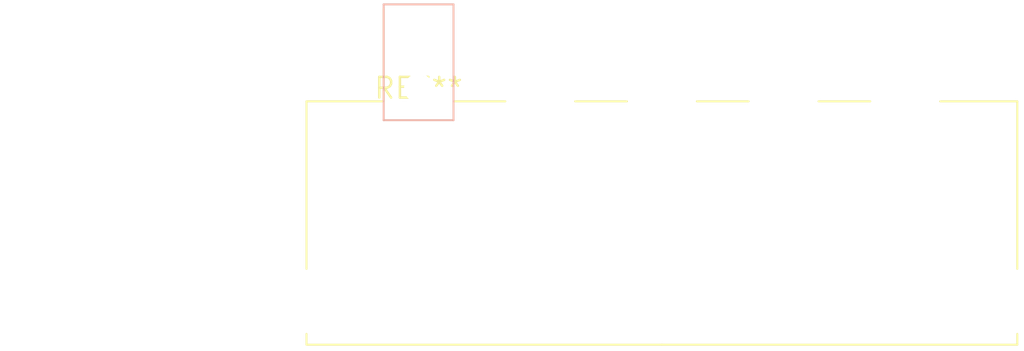
<source format=kicad_pcb>
(kicad_pcb (version 20240108) (generator pcbnew)

  (general
    (thickness 1.6)
  )

  (paper "A4")
  (layers
    (0 "F.Cu" signal)
    (31 "B.Cu" signal)
    (32 "B.Adhes" user "B.Adhesive")
    (33 "F.Adhes" user "F.Adhesive")
    (34 "B.Paste" user)
    (35 "F.Paste" user)
    (36 "B.SilkS" user "B.Silkscreen")
    (37 "F.SilkS" user "F.Silkscreen")
    (38 "B.Mask" user)
    (39 "F.Mask" user)
    (40 "Dwgs.User" user "User.Drawings")
    (41 "Cmts.User" user "User.Comments")
    (42 "Eco1.User" user "User.Eco1")
    (43 "Eco2.User" user "User.Eco2")
    (44 "Edge.Cuts" user)
    (45 "Margin" user)
    (46 "B.CrtYd" user "B.Courtyard")
    (47 "F.CrtYd" user "F.Courtyard")
    (48 "B.Fab" user)
    (49 "F.Fab" user)
    (50 "User.1" user)
    (51 "User.2" user)
    (52 "User.3" user)
    (53 "User.4" user)
    (54 "User.5" user)
    (55 "User.6" user)
    (56 "User.7" user)
    (57 "User.8" user)
    (58 "User.9" user)
  )

  (setup
    (pad_to_mask_clearance 0)
    (pcbplotparams
      (layerselection 0x00010fc_ffffffff)
      (plot_on_all_layers_selection 0x0000000_00000000)
      (disableapertmacros false)
      (usegerberextensions false)
      (usegerberattributes false)
      (usegerberadvancedattributes false)
      (creategerberjobfile false)
      (dashed_line_dash_ratio 12.000000)
      (dashed_line_gap_ratio 3.000000)
      (svgprecision 4)
      (plotframeref false)
      (viasonmask false)
      (mode 1)
      (useauxorigin false)
      (hpglpennumber 1)
      (hpglpenspeed 20)
      (hpglpendiameter 15.000000)
      (dxfpolygonmode false)
      (dxfimperialunits false)
      (dxfusepcbnewfont false)
      (psnegative false)
      (psa4output false)
      (plotreference false)
      (plotvalue false)
      (plotinvisibletext false)
      (sketchpadsonfab false)
      (subtractmaskfromsilk false)
      (outputformat 1)
      (mirror false)
      (drillshape 1)
      (scaleselection 1)
      (outputdirectory "")
    )
  )

  (net 0 "")

  (footprint "Molex_Sabre_43160-1105_1x05_P7.49mm_Horizontal" (layer "F.Cu") (at 0 0))

)

</source>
· · · ·
WHAT THIS TASK INVOLVES
Look through the entries above; copy every line holding the string "Adhesive".

ANSWER BOX
    (32 "B.Adhes" user "B.Adhesive")
    (33 "F.Adhes" user "F.Adhesive")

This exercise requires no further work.